Dosya kapsamından; davalının Türkiye İstatistik Kurumu Başkanlığı, Samsun Bölge Müdürlüğü bünyesinde uzman yardımcısı kadrosuna karşılık gösterilmek suretiyle sözleşmeli olarak istihdam edildiği, davalıya 30.01.2006- 14.01.2009 tarihleri arasında toplam 3.737,23 TL denetim tazminatı ödendiği, davalıya yapılan ödemenin daha önce bu yolda alınmış bir idari karara dayanmadığı, davacı kurumun 15.05.2009 tarih ve 219 sayılı işlemi ile, bu bedelin davalıdan talep edildiği ve davalı tarafından kuruma ödendiği, bu idari işlemin iptali için, davalının idari yargıda iptal davası açtığı, Samsun 1. İdare Mahkemesi"nin 2011/1210 E- 2011/1148 K. sayılı dosyası ile 27.09.2011 tarihinde, hatalı ödemenin yapıldığı tarihten başlamak üzere, 60 günlük dava açma süresi içerisinde davalı idarece geri istenilmesi gerekirken, bu süre içerisinde idarece geri istenilmediği ve dava açma sürenin geçtiği gerekçesiyle, dava konusu işlemin iptaline karar verildiği ve kararın 30.04.2013 tarihinde kesinleştiği, bu karar üzerine davalıya 3.737,23 TL ödendiği anlaşılmaktadır.

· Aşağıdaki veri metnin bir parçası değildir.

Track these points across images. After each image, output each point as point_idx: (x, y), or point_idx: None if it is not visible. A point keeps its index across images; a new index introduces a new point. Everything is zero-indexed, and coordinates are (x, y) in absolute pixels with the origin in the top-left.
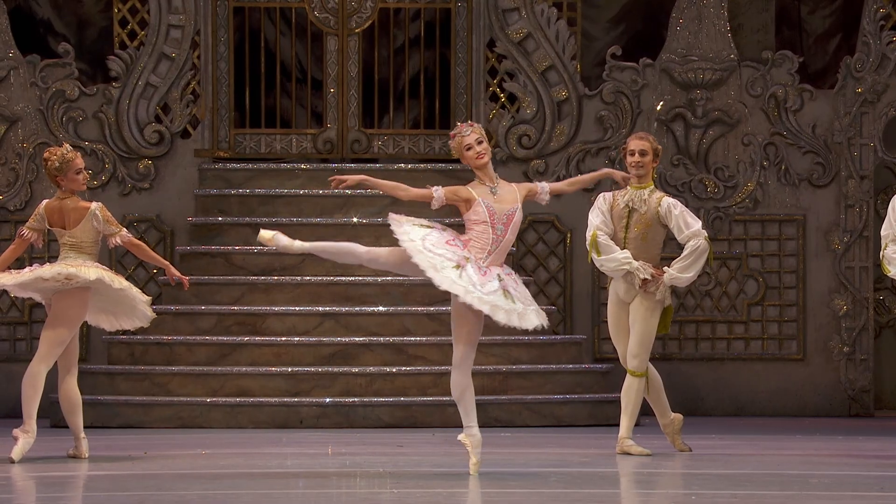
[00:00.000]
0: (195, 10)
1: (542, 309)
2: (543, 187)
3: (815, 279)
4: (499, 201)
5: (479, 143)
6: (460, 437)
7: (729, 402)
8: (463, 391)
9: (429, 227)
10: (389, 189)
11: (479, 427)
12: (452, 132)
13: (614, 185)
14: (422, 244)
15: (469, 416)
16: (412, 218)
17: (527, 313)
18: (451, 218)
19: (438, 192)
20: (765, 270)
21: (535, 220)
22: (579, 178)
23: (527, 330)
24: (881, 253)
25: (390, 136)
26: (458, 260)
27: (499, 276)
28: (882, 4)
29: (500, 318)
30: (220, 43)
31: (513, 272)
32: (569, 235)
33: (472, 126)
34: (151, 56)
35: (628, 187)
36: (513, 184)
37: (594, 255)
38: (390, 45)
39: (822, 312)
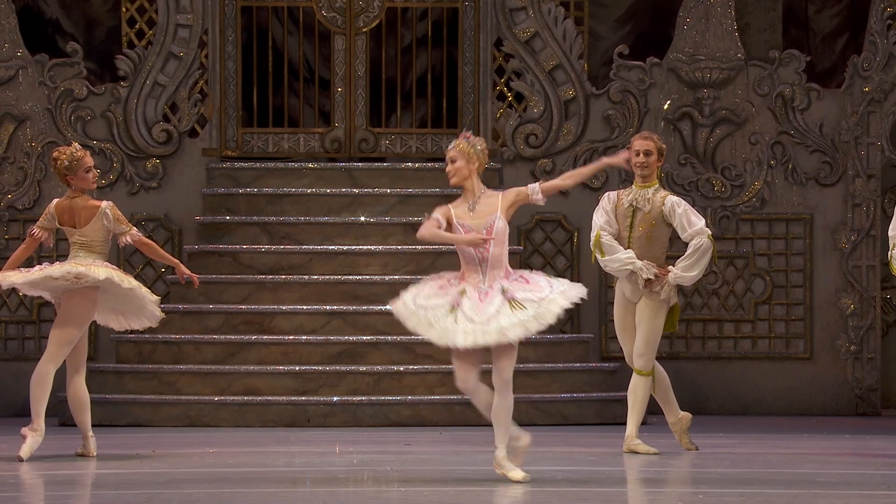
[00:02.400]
0: (203, 10)
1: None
2: (534, 188)
3: (823, 278)
4: (477, 216)
5: (453, 161)
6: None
7: (736, 401)
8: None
9: (423, 282)
10: (435, 237)
11: (488, 426)
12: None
13: (621, 183)
14: (413, 304)
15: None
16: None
17: (542, 312)
18: None
19: (429, 223)
20: (772, 269)
21: (542, 219)
22: (577, 171)
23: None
24: (889, 253)
25: (398, 136)
26: (453, 301)
27: (502, 288)
28: (889, 3)
29: (513, 335)
30: (228, 42)
31: (522, 273)
32: (576, 234)
33: (466, 139)
34: (159, 55)
35: (633, 186)
36: (499, 192)
37: (598, 256)
38: (398, 44)
39: (830, 311)
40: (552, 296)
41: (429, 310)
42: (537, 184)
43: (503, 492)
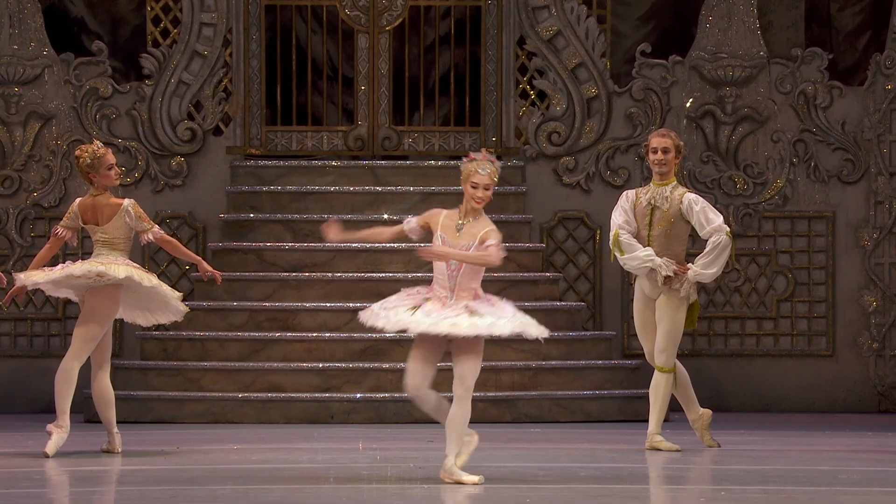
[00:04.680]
0: (227, 9)
1: (573, 305)
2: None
3: (845, 275)
4: (460, 237)
5: (486, 189)
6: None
7: (758, 399)
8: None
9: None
10: (367, 237)
11: (510, 423)
12: (472, 155)
13: (643, 182)
14: (380, 307)
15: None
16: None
17: (497, 323)
18: None
19: (411, 224)
20: (794, 267)
21: (564, 216)
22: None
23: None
24: None
25: (421, 134)
26: (417, 302)
27: (466, 305)
28: None
29: (464, 326)
30: (252, 41)
31: (490, 298)
32: (598, 232)
33: (492, 163)
34: (184, 54)
35: (651, 184)
36: (488, 221)
37: (617, 254)
38: (421, 42)
39: (852, 309)
40: (514, 318)
41: (391, 310)
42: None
43: (526, 488)
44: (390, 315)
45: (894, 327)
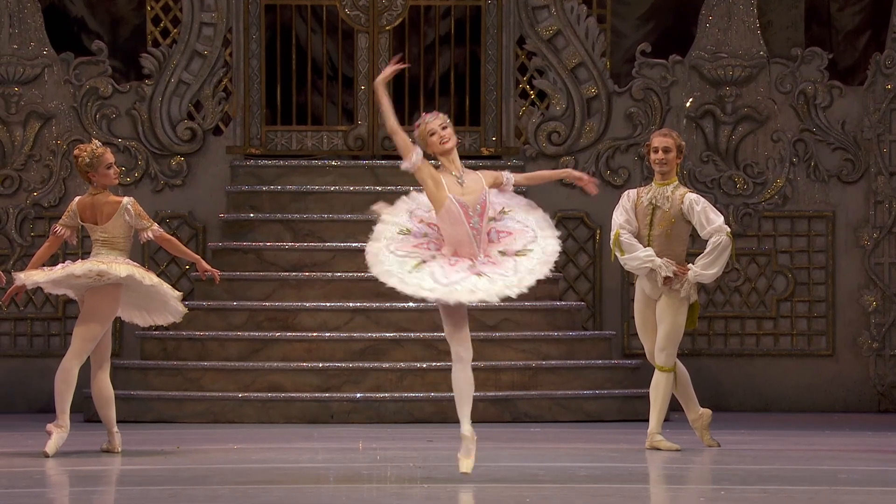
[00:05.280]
0: (227, 8)
1: (573, 305)
2: (509, 178)
3: (845, 275)
4: (467, 192)
5: (444, 128)
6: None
7: (757, 399)
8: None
9: (420, 261)
10: (386, 110)
11: (510, 423)
12: (416, 122)
13: (643, 181)
14: (441, 286)
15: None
16: (392, 257)
17: (497, 286)
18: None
19: (418, 155)
20: (794, 267)
21: (564, 216)
22: (539, 173)
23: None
24: None
25: None
26: (471, 271)
27: (500, 252)
28: None
29: (464, 298)
30: (252, 40)
31: (498, 230)
32: (598, 232)
33: (436, 113)
34: (184, 54)
35: (652, 184)
36: (478, 172)
37: (618, 254)
38: (421, 42)
39: (852, 308)
40: (539, 238)
41: (460, 283)
42: (511, 175)
43: (526, 487)
44: (392, 268)
45: (894, 327)
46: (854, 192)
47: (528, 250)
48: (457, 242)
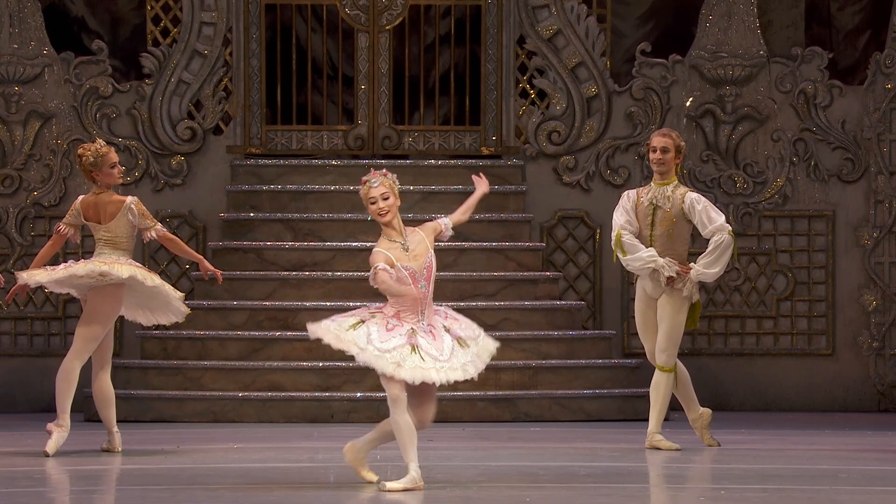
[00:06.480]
0: (227, 8)
1: (573, 304)
2: (447, 224)
3: (845, 275)
4: (413, 258)
5: (385, 198)
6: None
7: (757, 398)
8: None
9: (359, 321)
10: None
11: (510, 422)
12: (364, 178)
13: (643, 181)
14: (374, 348)
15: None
16: (331, 322)
17: (480, 351)
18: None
19: (384, 267)
20: (794, 266)
21: (564, 216)
22: (467, 202)
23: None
24: None
25: (421, 133)
26: (409, 340)
27: (444, 327)
28: None
29: (472, 371)
30: (252, 40)
31: (447, 311)
32: (598, 231)
33: (384, 176)
34: (184, 53)
35: (652, 184)
36: (418, 229)
37: (619, 255)
38: (421, 41)
39: (852, 308)
40: (482, 336)
41: (392, 351)
42: (447, 218)
43: (526, 487)
44: (398, 358)
45: (894, 326)
46: (854, 191)
47: (470, 340)
48: (401, 302)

Ancak, somut olayda davalıya 30.01.2006- 14.01.2009 tarihleri arasında denetim tazminatı ödenmesine ilişkin herhangi bir yasal düzenleme ve bu yolda alınmış idari bir karar bulunmadığı sabittir.

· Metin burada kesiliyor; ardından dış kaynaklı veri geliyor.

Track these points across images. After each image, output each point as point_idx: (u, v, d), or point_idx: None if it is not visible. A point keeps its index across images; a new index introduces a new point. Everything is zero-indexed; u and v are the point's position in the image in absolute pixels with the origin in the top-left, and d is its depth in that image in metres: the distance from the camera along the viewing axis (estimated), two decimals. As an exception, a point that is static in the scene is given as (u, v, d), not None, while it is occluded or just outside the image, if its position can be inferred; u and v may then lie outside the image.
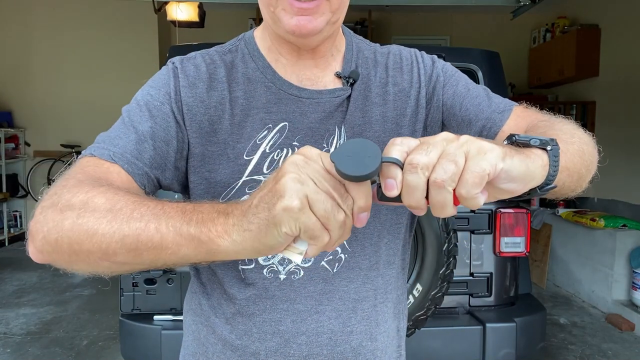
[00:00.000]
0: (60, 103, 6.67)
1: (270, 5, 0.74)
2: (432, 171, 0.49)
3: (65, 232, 0.58)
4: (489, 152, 0.50)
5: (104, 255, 0.58)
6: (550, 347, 3.43)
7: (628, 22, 5.02)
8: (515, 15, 4.03)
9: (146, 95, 0.77)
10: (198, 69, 0.80)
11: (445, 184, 0.49)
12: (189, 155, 0.78)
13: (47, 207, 0.61)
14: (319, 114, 0.80)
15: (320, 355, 0.80)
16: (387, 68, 0.86)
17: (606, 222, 4.07)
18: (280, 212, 0.50)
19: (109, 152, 0.70)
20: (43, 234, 0.60)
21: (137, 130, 0.73)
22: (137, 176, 0.70)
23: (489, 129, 0.80)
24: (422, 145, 0.50)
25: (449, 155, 0.49)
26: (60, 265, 0.63)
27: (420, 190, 0.50)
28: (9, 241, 6.33)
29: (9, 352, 3.28)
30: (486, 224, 2.30)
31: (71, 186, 0.62)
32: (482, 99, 0.82)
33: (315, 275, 0.80)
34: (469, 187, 0.49)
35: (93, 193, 0.60)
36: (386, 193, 0.51)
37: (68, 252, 0.60)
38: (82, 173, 0.66)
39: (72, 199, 0.60)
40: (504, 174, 0.51)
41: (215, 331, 0.83)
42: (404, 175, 0.50)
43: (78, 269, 0.62)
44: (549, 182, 0.57)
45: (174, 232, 0.55)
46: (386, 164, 0.50)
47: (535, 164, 0.54)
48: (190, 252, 0.56)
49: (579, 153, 0.67)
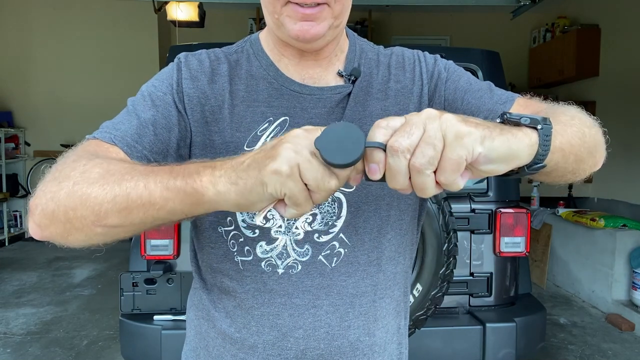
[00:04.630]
0: (60, 103, 6.67)
1: (275, 12, 0.76)
2: (412, 154, 0.50)
3: (61, 201, 0.61)
4: (466, 137, 0.51)
5: (97, 219, 0.60)
6: (550, 347, 3.43)
7: (628, 22, 5.02)
8: (515, 15, 4.03)
9: (150, 87, 0.81)
10: (201, 63, 0.83)
11: (423, 168, 0.50)
12: (192, 144, 0.81)
13: (48, 181, 0.63)
14: (319, 109, 0.81)
15: (318, 349, 0.80)
16: (389, 67, 0.87)
17: (606, 222, 4.07)
18: (268, 174, 0.53)
19: (110, 135, 0.72)
20: (41, 206, 0.62)
21: (140, 117, 0.76)
22: (135, 158, 0.72)
23: (491, 119, 0.79)
24: (405, 127, 0.51)
25: (429, 138, 0.50)
26: (57, 240, 0.65)
27: (403, 174, 0.51)
28: (9, 241, 6.33)
29: (9, 352, 3.28)
30: (486, 224, 2.30)
31: (71, 161, 0.65)
32: (484, 92, 0.83)
33: (313, 269, 0.80)
34: (447, 174, 0.50)
35: (90, 164, 0.63)
36: (370, 177, 0.52)
37: (63, 221, 0.61)
38: (82, 151, 0.69)
39: (70, 172, 0.62)
40: (483, 158, 0.52)
41: (216, 325, 0.85)
42: (387, 159, 0.51)
43: (74, 240, 0.64)
44: (538, 161, 0.57)
45: (161, 187, 0.58)
46: (370, 148, 0.51)
47: (522, 143, 0.55)
48: (177, 205, 0.59)
49: (578, 135, 0.66)
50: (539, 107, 0.77)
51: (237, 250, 0.81)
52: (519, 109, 0.79)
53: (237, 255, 0.81)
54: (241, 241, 0.81)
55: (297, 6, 0.74)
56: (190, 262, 0.91)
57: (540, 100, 0.80)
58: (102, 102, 6.50)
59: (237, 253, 0.81)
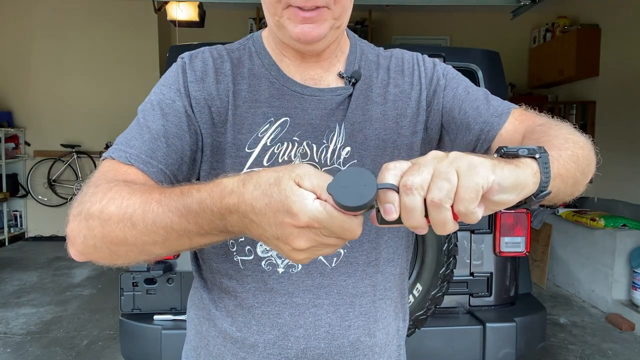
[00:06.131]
0: (60, 103, 6.66)
1: (276, 15, 0.77)
2: (427, 191, 0.50)
3: (99, 239, 0.64)
4: (479, 166, 0.51)
5: (141, 253, 0.65)
6: (550, 347, 3.43)
7: (628, 22, 5.02)
8: (515, 15, 4.03)
9: (158, 94, 0.81)
10: (205, 63, 0.83)
11: (443, 202, 0.49)
12: (203, 146, 0.81)
13: (76, 215, 0.66)
14: (320, 110, 0.82)
15: (318, 348, 0.81)
16: (389, 70, 0.88)
17: (606, 222, 4.07)
18: (292, 253, 0.55)
19: (126, 154, 0.74)
20: (81, 239, 0.65)
21: (151, 129, 0.76)
22: (152, 174, 0.74)
23: (487, 132, 0.81)
24: (414, 167, 0.51)
25: (442, 174, 0.50)
26: (102, 263, 0.69)
27: (419, 211, 0.50)
28: (9, 241, 6.33)
29: (9, 352, 3.28)
30: (486, 224, 2.31)
31: (90, 194, 0.67)
32: (480, 102, 0.83)
33: (313, 269, 0.81)
34: (467, 204, 0.50)
35: (105, 201, 0.64)
36: (386, 217, 0.52)
37: (108, 253, 0.66)
38: (102, 178, 0.71)
39: (91, 208, 0.65)
40: (497, 186, 0.52)
41: (216, 324, 0.85)
42: (401, 198, 0.51)
43: (121, 264, 0.68)
44: (542, 188, 0.57)
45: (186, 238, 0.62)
46: (382, 190, 0.51)
47: (526, 172, 0.55)
48: (205, 241, 0.63)
49: (572, 158, 0.67)
50: (534, 120, 0.78)
51: (237, 249, 0.82)
52: (514, 122, 0.80)
53: (236, 255, 0.82)
54: (241, 241, 0.81)
55: (297, 9, 0.74)
56: (191, 261, 0.92)
57: (535, 112, 0.81)
58: (102, 102, 6.51)
59: (236, 253, 0.82)
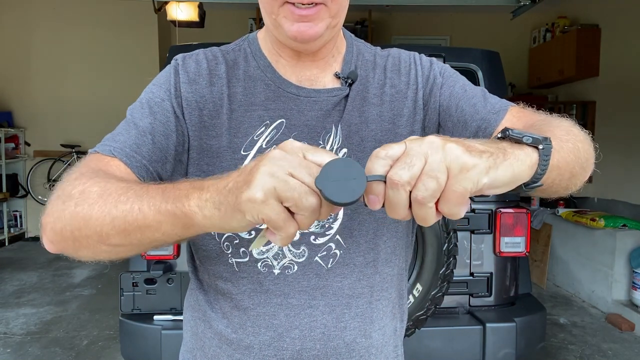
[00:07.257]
0: (60, 103, 6.67)
1: (272, 13, 0.76)
2: (413, 187, 0.49)
3: (67, 221, 0.63)
4: (471, 170, 0.50)
5: (100, 239, 0.62)
6: (550, 347, 3.43)
7: (628, 22, 5.02)
8: (515, 15, 4.03)
9: (148, 93, 0.81)
10: (199, 65, 0.83)
11: (426, 201, 0.49)
12: (189, 148, 0.81)
13: (53, 199, 0.66)
14: (316, 111, 0.81)
15: (314, 349, 0.80)
16: (385, 70, 0.87)
17: (606, 222, 4.07)
18: (244, 202, 0.52)
19: (109, 147, 0.74)
20: (50, 224, 0.65)
21: (138, 126, 0.76)
22: (135, 168, 0.73)
23: (484, 129, 0.80)
24: (405, 157, 0.50)
25: (431, 171, 0.49)
26: (68, 254, 0.68)
27: (402, 206, 0.50)
28: (9, 241, 6.33)
29: (9, 352, 3.28)
30: (486, 224, 2.30)
31: (73, 179, 0.67)
32: (477, 100, 0.82)
33: (309, 270, 0.80)
34: (451, 205, 0.50)
35: (89, 183, 0.65)
36: (370, 207, 0.52)
37: (72, 239, 0.64)
38: (84, 167, 0.70)
39: (72, 190, 0.64)
40: (487, 186, 0.52)
41: (212, 326, 0.84)
42: (387, 190, 0.50)
43: (83, 256, 0.67)
44: (535, 180, 0.57)
45: (154, 211, 0.59)
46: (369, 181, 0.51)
47: (524, 164, 0.55)
48: (169, 228, 0.59)
49: (573, 151, 0.67)
50: (533, 118, 0.77)
51: (232, 252, 0.81)
52: (512, 119, 0.79)
53: (231, 257, 0.81)
54: (236, 243, 0.81)
55: (293, 7, 0.73)
56: (187, 263, 0.91)
57: (533, 110, 0.80)
58: (102, 102, 6.51)
59: (231, 255, 0.81)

BK.nun 62. maddesi gereğince, borç olmayanı rızası ile ödeyen kimse yanlışlığa düştüğünü ispat ettiği takdirde ödediğini geri isteyebilir. Bu madde de belirtilen yanlışlık eda ile ilgili olup, edada bulunanda bağışlama irade ve arzusunun bulunmadığını gösteren bir yanılmadır. Başka bir deyişle, davacı idarenin hataya düşmeseydi, davalıya edada bulunmayacağı anlamına gelmektedir.
HGK"nun 05.12.1984 tarih, l982/13-387 E.- 1984/ 997 K. sayılı kararı ile; idarenin herhangi bir şart tasarrufuna dayanmayan, salt hatalı ödemelerin idare tarafından BK.nun sebepsiz zenginleşme kurallarına göre geri istenebileceği açıklanmıştır.
Bu durumda, herhangi bir şart tasarrufa dayanmayan salt hatalı ödemenin Borçlar Hukukunun haksız iktisap kuralları çerçevesinde istenip istenemeyeceği tartışılmadan yazılı gerekçe ile davanın reddine karar verilmesi bozmayı gerektirmiştir.
Bu itibarla yukarıda açıklanan esaslar gözönünde tutulmaksızın yazılı şekilde hüküm tesisi isabetsiz, temyiz itirazları bu nedenlerle yerinde olduğundan kabulü ile hükmün HUMK.nun 428.maddesi gereğince BOZULMASINA ve peşin alınan temyiz harcının istek halinde temyiz edene iadesine, 02.07.2014 tarihinde oybirliğiyle karar verildi.